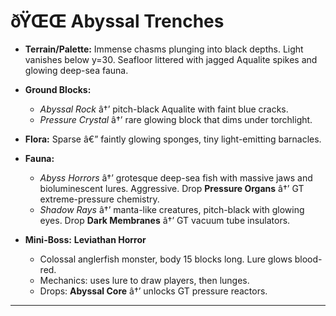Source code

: ﻿# ðŸŒŒ Abyssal Trenches

- **Terrain/Palette:**
  Immense chasms plunging into black depths. Light vanishes below y=30. Seafloor littered with jagged Aqualite spikes and glowing deep-sea fauna.

- **Ground Blocks:**

  - _Abyssal Rock_ â†’ pitch-black Aqualite with faint blue cracks.
  - _Pressure Crystal_ â†’ rare glowing block that dims under torchlight.

- **Flora:**
  Sparse â€” faintly glowing sponges, tiny light-emitting barnacles.

- **Fauna:**

  - _Abyss Horrors_ â†’ grotesque deep-sea fish with massive jaws and bioluminescent lures. Aggressive. Drop **Pressure Organs** â†’ GT extreme-pressure chemistry.
  - _Shadow Rays_ â†’ manta-like creatures, pitch-black with glowing eyes. Drop **Dark Membranes** â†’ GT vacuum tube insulators.

- **Mini-Boss:** **Leviathan Horror**

  - Colossal anglerfish monster, body 15 blocks long. Lure glows blood-red.
  - Mechanics: uses lure to draw players, then lunges.
  - Drops: **Abyssal Core** â†’ unlocks GT pressure reactors.

---

##
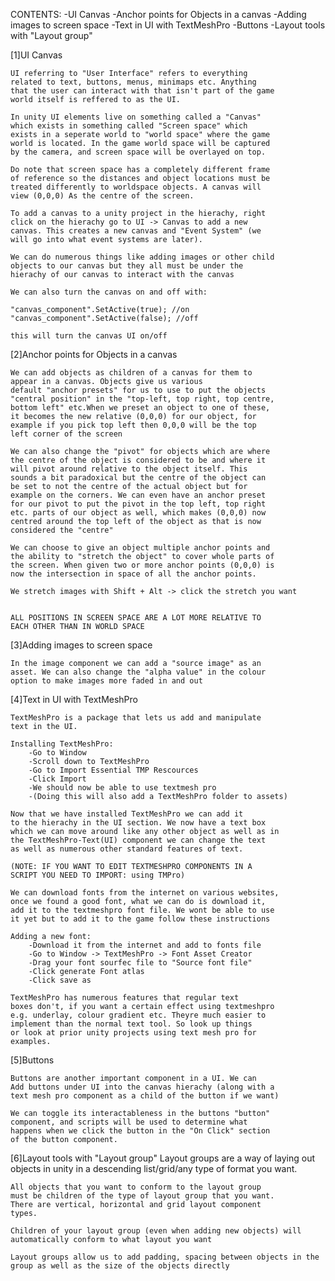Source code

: CONTENTS:
    -UI Canvas
    -Anchor points for Objects in a canvas
    -Adding images to screen space
    -Text in UI with TextMeshPro
    -Buttons
    -Layout tools with "Layout group"


[1]UI Canvas

    UI referring to "User Interface" refers to everything 
    related to text, buttons, menus, minimaps etc. Anything
    that the user can interact with that isn't part of the game 
    world itself is reffered to as the UI.

    In unity UI elements live on something called a "Canvas"
    which exists in something called "Screen space" which 
    exists in a seperate world to "world space" where the game 
    world is located. In the game world space will be captured
    by the camera, and screen space will be overlayed on top.

    Do note that screen space has a completely different frame
    of reference so the distances and object locations must be 
    treated differently to worldspace objects. A canvas will 
    view (0,0,0) As the centre of the screen.

    To add a canvas to a unity project in the hierachy, right 
    click on the hierachy go to UI -> Canvas to add a new 
    canvas. This creates a new canvas and "Event System" (we 
    will go into what event systems are later).

    We can do numerous things like adding images or other child
    objects to our canvas but they all must be under the 
    hierachy of our canvas to interact with the canvas

    We can also turn the canvas on and off with:

    "canvas_component".SetActive(true); //on
    "canvas_component".SetActive(false); //off

    this will turn the canvas UI on/off
 
[2]Anchor points for Objects in a canvas

    We can add objects as children of a canvas for them to 
    appear in a canvas. Objects give us various
    default "anchor presets" for us to use to put the objects 
    "central position" in the "top-left, top right, top centre, 
    bottom left" etc.When we preset an object to one of these, 
    it becomes the new relative (0,0,0) for our object, for 
    example if you pick top left then 0,0,0 will be the top 
    left corner of the screen

    We can also change the "pivot" for objects which are where
    the centre of the object is considered to be and where it 
    will pivot around relative to the object itself. This 
    sounds a bit paradoxical but the centre of the object can 
    be set to not the centre of the actual object but for 
    example on the corners. We can even have an anchor preset 
    for our pivot to put the pivot in the top left, top right 
    etc. parts of our object as well, which makes (0,0,0) now 
    centred around the top left of the object as that is now 
    considered the "centre"

    We can choose to give an object multiple anchor points and 
    the ability to "stretch the object" to cover whole parts of 
    the screen. When given two or more anchor points (0,0,0) is 
    now the intersection in space of all the anchor points.

    We stretch images with Shift + Alt -> click the stretch you want


    ALL POSITIONS IN SCREEN SPACE ARE A LOT MORE RELATIVE TO 
    EACH OTHER THAN IN WORLD SPACE

[3]Adding images to screen space

    In the image component we can add a "source image" as an
    asset. We can also change the "alpha value" in the colour
    option to make images more faded in and out

[4]Text in UI with TextMeshPro
    
    TextMeshPro is a package that lets us add and manipulate 
    text in the UI.

    Installing TextMeshPro:
        -Go to Window
        -Scroll down to TextMeshPro
        -Go to Import Essential TMP Rescources
        -Click Import
        -We should now be able to use textmesh pro
        -(Doing this will also add a TextMeshPro folder to assets)

    Now that we have installed TextMeshPro we can add it
    to the hierachy in the UI section. We now have a text box
    which we can move around like any other object as well as in
    the TextMeshPro-Text(UI) component we can change the text
    as well as numerous other standard features of text.

    (NOTE: IF YOU WANT TO EDIT TEXTMESHPRO COMPONENTS IN A 
    SCRIPT YOU NEED TO IMPORT: using TMPro)

    We can download fonts from the internet on various websites,
    once we found a good font, what we can do is download it,
    add it to the textmeshpro font file. We wont be able to use
    it yet but to add it to the game follow these instructions

    Adding a new font:
        -Download it from the internet and add to fonts file
        -Go to Window -> TextMeshPro -> Font Asset Creator
        -Drag your font sourfec file to "Source font file"
        -Click generate Font atlas
        -Click save as
    
    TextMeshPro has numerous features that regular text
    boxes don't, if you want a certain effect using textmeshpro
    e.g. underlay, colour gradient etc. Theyre much easier to
    implement than the normal text tool. So look up things
    or look at prior unity projects using text mesh pro for
    examples.

[5]Buttons
    
    Buttons are another important component in a UI. We can
    Add buttons under UI into the canvas hierachy (along with a 
    text mesh pro component as a child of the button if we want)

    We can toggle its interactableness in the buttons "button" 
    component, and scripts will be used to determine what 
    happens when we click the button in the "On Click" section 
    of the button component.

[6]Layout tools with "Layout group"
    Layout groups are a way of laying out objects in unity in
    a descending list/grid/any type of format you want.

    All objects that you want to conform to the layout group
    must be children of the type of layout group that you want.
    There are vertical, horizontal and grid layout component 
    types.

    Children of your layout group (even when adding new objects) will automatically conform to what layout you want

    Layout groups allow us to add padding, spacing between objects in the group as well as the size of the objects directly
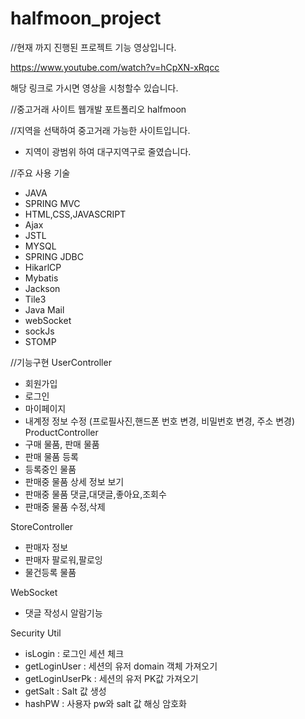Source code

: # halfmoon_project
//현재 까지 진행된 프로젝트 기능 영상입니다.

https://www.youtube.com/watch?v=hCpXN-xRqcc

해당 링크로 가시면 영상을 시청할수 있습니다.

//중고거래 사이트 웹개발 포트폴리오 halfmoon

//지역을 선택하여 중고거래 가능한 사이트입니다.
- 지역이 광범위 하여 대구지역구로 줄였습니다.


//주요 사용 기술
- JAVA
- SPRING MVC
- HTML,CSS,JAVASCRIPT
- Ajax
- JSTL
- MYSQL
- SPRING JDBC
- HikarlCP
- Mybatis
- Jackson
- Tile3
- Java Mail
- webSocket
- sockJs
- STOMP

//기능구현
UserController
- 회원가입
- 로그인
- 마이페이지
- 내계정 정보 수정 (프로필사진,핸드폰 번호 변경, 비밀번호 변경, 주소 변경)
ProductController
- 구매 물품, 판매 물품
- 판매 물품 등록
- 등록중인 물품
- 판매중 물품 상세 정보 보기
- 판매중 물품 댓글,대댓글,좋아요,조회수
- 판매중 물품 수정,삭제

StoreController
- 판매자 정보
- 판매자 팔로워,팔로잉
- 물건등록 물품

WebSocket
- 댓글 작성시 알람기능

Security Util
- isLogin : 로그인 세션 체크
- getLoginUser : 세션의 유저 domain 객체 가져오기
- getLoginUserPk : 세션의 유저 PK값 가져오기
- getSalt : Salt 값 생성
- hashPW : 사용자 pw와 salt 값 해싱 암호화

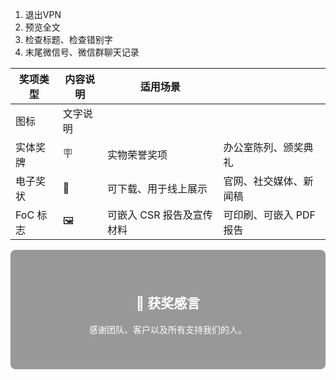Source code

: 1. 退出VPN
2. 预览全文
3. 检查标题、检查错别字
4. 末尾微信号、微信群聊天记录





| 奖项类型 | 内容说明 | 适用场景                  |                         |
| -------- | -------- | ------------------------- | ----------------------- |
| 图标     | 文字说明 |                           |                         |
| 实体奖牌 | 🪧        | 实物荣誉奖项              | 办公室陈列、颁奖典礼    |
| 电子奖状 | 📄        | 可下载、用于线上展示      | 官网、社交媒体、新闻稿  |
| FoC 标志 | 🖼️        | 可嵌入 CSR 报告及宣传材料 | 可印刷、可嵌入 PDF 报告 |





<div style="
  background-image: linear-gradient(to bottom, rgba(0,0,0,0.4), rgba(0,0,0,0.4)), url('https://algicorp.cn/suite/resources/assets/img/algi_logo_white.svg');
  background-size: cover;
  background-position: center;
  padding: 40px;
  color: white;
  text-align: center;
  border-radius: 8px;
">
  <h2>🎉 获奖感言</h2>
  <p>感谢团队、客户以及所有支持我们的人。</p>
</div>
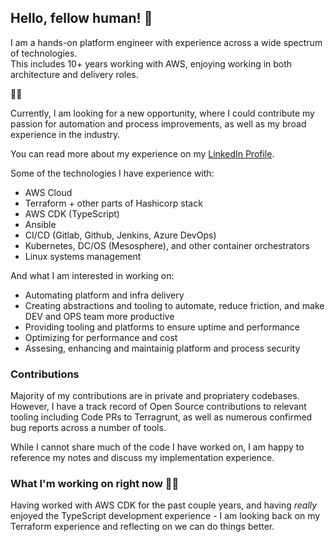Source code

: ## Hello, fellow human! 👋

I am a hands-on platform engineer with experience across a wide spectrum of technologies.  
This includes 10+ years working with AWS, enjoying working in both architecture and delivery roles.

🔎💼

Currently, I am looking for a new opportunity, where I could contribute my passion for automation and process improvements, as well as my broad experience in the industry.

You can read more about my experience on my [LinkedIn Profile](https://www.linkedin.com/in/kamilmarkowicz/).

Some of the technologies I have experience with:

- AWS Cloud
- Terraform + other parts of Hashicorp stack
- AWS CDK (TypeScript)
- Ansible
- CI/CD (Gitlab, Github, Jenkins, Azure DevOps)
- Kubernetes, DC/OS (Mesosphere), and other container orchestrators
- Linux systems management

And what I am interested in working on:

- Automating platform and infra delivery
- Creating abstractions and tooling to automate, reduce friction, and make DEV and OPS team more productive
- Providing tooling and platforms to ensure uptime and performance
- Optimizing for performance and cost
- Assesing, enhancing and maintainig platform and process security

### Contributions

Majority of my contributions are in private and propriatery codebases. However, I have a track record of Open Source contributions to relevant tooling including Code PRs to Terragrunt, as well as numerous confirmed bug reports across a number of tools.

While I cannot share much of the code I have worked on, I am happy to reference my notes and discuss my implementation experience.

### What I'm working on right now 🧑‍💻

Having worked with AWS CDK for the past couple years, and having _really_ enjoyed the TypeScript development experience - I am looking back on my Terraform experience and reflecting on we can do things better.
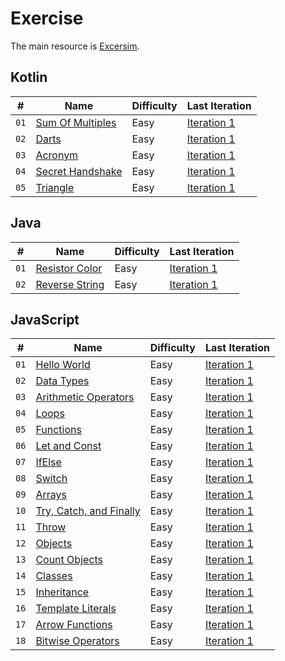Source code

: # Exercise

The main resource is [Excersim](https://exercism.org).

## Kotlin

| #    | Name                                                                              | Difficulty | Last Iteration                                               |
| ---- | --------------------------------------------------------------------------------- | ---------- | ------------------------------------------------------------ |
| `01` | [Sum Of Multiples](https://exercism.org/tracks/kotlin/exercises/sum-of-multiples) | Easy       | [Iteration 1](Exercism/Kotlin/SumOfMultiples/Iteration1.kt)  |
| `02` | [Darts](https://exercism.org/tracks/kotlin/exercises/darts)                       | Easy       | [Iteration 1](Exercism/Kotlin/Darts/Iteration1.kt)           |
| `03` | [Acronym](https://exercism.org/tracks/kotlin/exercises/acronym)                   | Easy       | [Iteration 1](Exercism/Kotlin/Acronym/Iteration1.kt)         |
| `04` | [Secret Handshake](https://exercism.org/tracks/kotlin/exercises/secret-handshake) | Easy       | [Iteration 1](Exercism/Kotlin/SecretHandshake/Iteration1.kt) |
| `05` | [Triangle](https://exercism.org/tracks/kotlin/exercises/triangle)                 | Easy       | [Iteration 1](Exercism/Kotlin/Triangle/Iteration1.kt)        |

## Java

| #    | Name                                                                        | Difficulty | Last Iteration                                             |
| ---- | --------------------------------------------------------------------------- | ---------- | ---------------------------------------------------------- |
| `01` | [Resistor Color](https://exercism.org/tracks/java/exercises/resistor-color) | Easy       | [Iteration 1](Exercism/Java/ResistorColor/Iteration1.java) |
| `02` | [Reverse String](https://exercism.org/tracks/java/exercises/reverse-string) | Easy       | [Iteration 1](Exercism/Java/ReverseString/Iteration1.java) |

## JavaScript

| #    | Name                                                                                                                      | Difficulty | Last Iteration                                                                 |
| ---- | ------------------------------------------------------------------------------------------------------------------------- | ---------- | ------------------------------------------------------------------------------ |
| `01` | [Hello World](https://www.hackerrank.com/challenges/js10-hello-world/problem?isFullScreen=true)                           | Easy       | [Iteration 1](HackerRank/10DaysOfJavaScript/HelloWorld/Iteration1.js)          |
| `02` | [Data Types](https://www.hackerrank.com/challenges/js10-data-types/problem?h_r=next-challenge&h_v=zen&isFullScreen=false) | Easy       | [Iteration 1](HackerRank/10DaysOfJavaScript/DataTypes/Iteration1.js)           |
| `03` | [Arithmetic Operators](https://www.hackerrank.com/challenges/js10-arithmetic-operators/problem?isFullScreen=true)         | Easy       | [Iteration 1](HackerRank/10DaysOfJavaScript/ArithmeticOperators/Iteration1.js) |
| `04` | [Loops](https://www.hackerrank.com/challenges/js10-loops/problem?isFullScreen=true)                                       | Easy       | [Iteration 1](HackerRank/10DaysOfJavaScript/Loops/Iteration1.js)               |
| `05` | [Functions](https://www.hackerrank.com/challenges/js10-function/problem?isFullScreen=true)                                | Easy       | [Iteration 1](HackerRank/10DaysOfJavaScript/Functions/Iteration1.js)           |
| `06` | [Let and Const](https://www.hackerrank.com/challenges/js10-let-and-const/problem?isFullScreen=true)                       | Easy       | [Iteration 1](HackerRank/10DaysOfJavaScript/LetAndConst/Iteration1.js)         |
| `07` | [IfElse](https://www.hackerrank.com/challenges/js10-if-else/problem?isFullScreen=true)                                    | Easy       | [Iteration 1](HackerRank/10DaysOfJavaScript/IfElse/Iteration1.js)              |
| `08` | [Switch](https://www.hackerrank.com/challenges/js10-switch/problem?isFullScreen=true)                                     | Easy       | [Iteration 1](HackerRank/10DaysOfJavaScript/Switch/Iteration1.js)              |
| `09` | [Arrays](https://www.hackerrank.com/challenges/js10-arrays/problem?isFullScreen=true)                                     | Easy       | [Iteration 1](HackerRank/10DaysOfJavaScript/Arrays/Iteration1.js)              |
| `10` | [Try, Catch, and Finally](https://www.hackerrank.com/challenges/js10-try-catch-and-finally/problem?isFullScreen=false)    | Easy       | [Iteration 1](HackerRank/10DaysOfJavaScript/TCF/Iteration1.js)                 |
| `11` | [Throw](https://www.hackerrank.com/challenges/js10-throw/problem?isFullScreen=false)                                      | Easy       | [Iteration 1](HackerRank/10DaysOfJavaScript/Throw/Iteration1.js)               |
| `12` | [Objects](https://www.hackerrank.com/challenges/js10-objects/problem?isFullScreen=false)                                  | Easy       | [Iteration 1](HackerRank/10DaysOfJavaScript/Objects/Iteration1.js)             |
| `13` | [Count Objects](https://www.hackerrank.com/challenges/js10-count-objects/problem)                                         | Easy       | [Iteration 1](HackerRank/10DaysOfJavaScript/CountObjects/Iteration1.js)        |
| `14` | [Classes](https://www.hackerrank.com/challenges/js10-class/problem)                                                       | Easy       | [Iteration 1](HackerRank/10DaysOfJavaScript/Classes/Iteration1.js)             |
| `15` | [Inheritance](https://www.hackerrank.com/challenges/js10-inheritance/problem)                                             | Easy       | [Iteration 1](HackerRank/10DaysOfJavaScript/Inheritance/Iteration1.js)         |
| `16` | [Template Literals](https://www.hackerrank.com/challenges/js10-template-literals/problem)                                 | Easy       | [Iteration 1](HackerRank/10DaysOfJavaScript/TemplateLiterals/Iteration1.js)    |
| `17` | [Arrow Functions](https://www.hackerrank.com/challenges/js10-arrows/problem)                                              | Easy       | [Iteration 1](HackerRank/10DaysOfJavaScript/ArrowFunctions/Iteration1.js)      |
| `18` | [Bitwise Operators](https://www.hackerrank.com/challenges/js10-bitwise/problem)                                           | Easy       | [Iteration 1](HackerRank/10DaysOfJavaScript/BitwiseOperators/Iteration1.js)    |
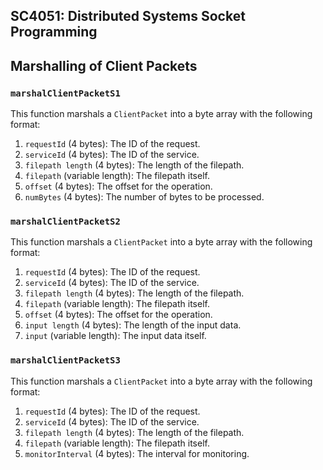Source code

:## SC4051: Distributed Systems Socket Programming

## Marshalling of Client Packets

### `marshalClientPacketS1`

This function marshals a `ClientPacket` into a byte array with the following format:

1. `requestId` (4 bytes): The ID of the request.
2. `serviceId` (4 bytes): The ID of the service.
3. `filepath length` (4 bytes): The length of the filepath.
4. `filepath` (variable length): The filepath itself.
5. `offset` (4 bytes): The offset for the operation.
6. `numBytes` (4 bytes): The number of bytes to be processed.

### `marshalClientPacketS2`

This function marshals a `ClientPacket` into a byte array with the following format:

1. `requestId` (4 bytes): The ID of the request.
2. `serviceId` (4 bytes): The ID of the service.
3. `filepath length` (4 bytes): The length of the filepath.
4. `filepath` (variable length): The filepath itself.
5. `offset` (4 bytes): The offset for the operation.
6. `input length` (4 bytes): The length of the input data.
7. `input` (variable length): The input data itself.

### `marshalClientPacketS3`

This function marshals a `ClientPacket` into a byte array with the following format:

1. `requestId` (4 bytes): The ID of the request.
2. `serviceId` (4 bytes): The ID of the service.
3. `filepath length` (4 bytes): The length of the filepath.
4. `filepath` (variable length): The filepath itself.
5. `monitorInterval` (4 bytes): The interval for monitoring.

___

§ WHAT YOU HAVE TO DO
Reproduce the rows verbatim, starting at the beginning of the rows and ending with the line that contains "- _Pressure Crystal_", both ends included. Leave the pictures out of your answer.

§ SOLUTION TO THE EXERCISE
Source code

: ﻿# ðŸŒŒ Abyssal Trenches

- **Terrain/Palette:**
  Immense chasms plunging into black depths. Light vanishes below y=30. Seafloor littered with jagged Aqualite spikes and glowing deep-sea fauna.

- **Ground Blocks:**

  - _Abyssal Rock_ â†’ pitch-black Aqualite with faint blue cracks.
  - _Pressure Crystal_ â†’ rare glowing block that dims under torchlight.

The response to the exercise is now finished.